Universal data management for all geospatial data in TileDB
2021-09-28, 14:00–18:00, Juana Azurduy

Have you ever struggled with large amounts of geospatial data, huge volumes of files and many custom formats? Have you spent hours — even days — converting disparate formats and wondering how to combine data from different sources? Then this workshop is for you!

The solution? Forget about files, focus on arrays. With multi-dimensional arrays you can model any data type. The open-source TileDB storage engine uses arrays to store all data, with support for both sparse and dense datasets, a range of indexing options, and an analysis-ready format designed for cloud object storage. Come along to this workshop to learn how to get started with TileDB from practical examples using geospatial data.


Working with various data formats spread across many locations is very time consuming. Slicing is difficult when you are forced to download larger chunks than necessary to answer queries. Metadata is hard to manage when it is split across thousands of files.

Why TileDB for geospatial?

When all your data uses the same data model it becomes a lot easier to work with. TileDB supports geospatial data in a unified way (dense and sparse multi-dimensional arrays, as well as dataframes). As an open-source, embedded C++ library and powerful array format, TileDB has numerous APIs and integrates well with compute and visualization tools. Large datasets can be stored on multiple backends ranging from a local filesystem to cloud storage providers such as Amazon S3. This makes TileDB a natural fit for geospatial datasets.

TileDB has integrations with many tools that already exist within Python, such as Dask, xarray and Pandas, as well as with geospatial-specific frameworks, such as Rasterio, Python-PDAL, GeoPandas and our own open-source library for NetCDF and HDF-like data: TileDB-CF-Py.

The workshop

In this workshop we will explore how to efficiently work with large dense and sparse arrays. We will explore some of the key features of the underlying TileDB library: parallelized read and write operations, multiple compression formats, time traveling (i.e., the ability to recover data stored at previous timepoints), and flexible encryption.

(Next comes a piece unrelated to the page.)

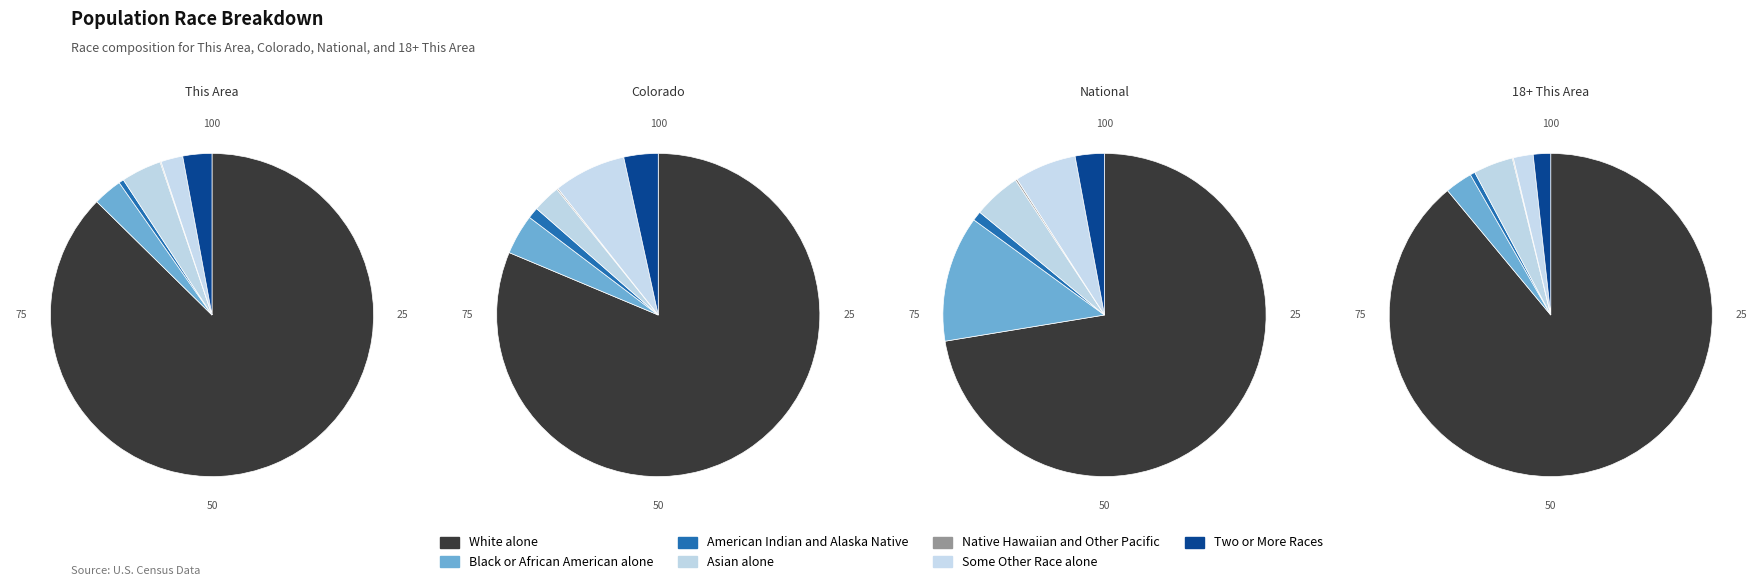

The Asian alone slice represents 4% of the pie. True or false?

True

Several examples will be provided, and you will have an opportunity to follow along on your laptop. All material and instructions will be available as Jupyter Python notebooks in a GitHub repo. You will learn how to work with dense arrays (satellite images, weather maps, time series) and sparse arrays (point clouds such as LiDAR and SONAR data). We will show the following capabilities:

  • Creating, storing and slicing arrays
  • Querying arrays with SQL and Pandas
  • Combining data from different types of arrays
  • Ingesting trillions of LiDAR points in minutes
  • Data versioning on specific array tiles
  • Building reproducible delayed data pipelines

Authors and Affiliations

Margriet Groenendijk, Norman Barker, Julia Dark
TileDB Inc.

Level

2 - Basic. General basic knowledge is required.

Requirements for the Attendees

All examples can use either TileDB Embedded or TileDB Cloud. TileDB Embedded is the open-source embedded library and array format (https://github.com/TileDB-Inc/TileDB). TileDB Cloud (https://cloud.tiledb.com/auth/signup) is SaaS built on TileDB Embedded and adds extra features for data governance and infrastructure automation.

Attendees using TileDB Embedded will configure their own Python environments on their local machines. Free credits will be provided to attendees who choose to use TileDB Cloud, which comes with Jupyter Lab environments preloaded with popular geospatial packages. Attendees using TileDB Cloud will also be able to share data with each other within the workshop without setting up AWS IAM roles, and they will be able to process distributed computations without configuring large clusters.

However you prefer to work, we will be available to help you through the examples!

Margriet is the Developer Advocacy Lead at TileDB and is based in the UK and has a background in environmental sciences and climate research. She has a passion for both learning and teaching the many different ways to work with and understand diverse data.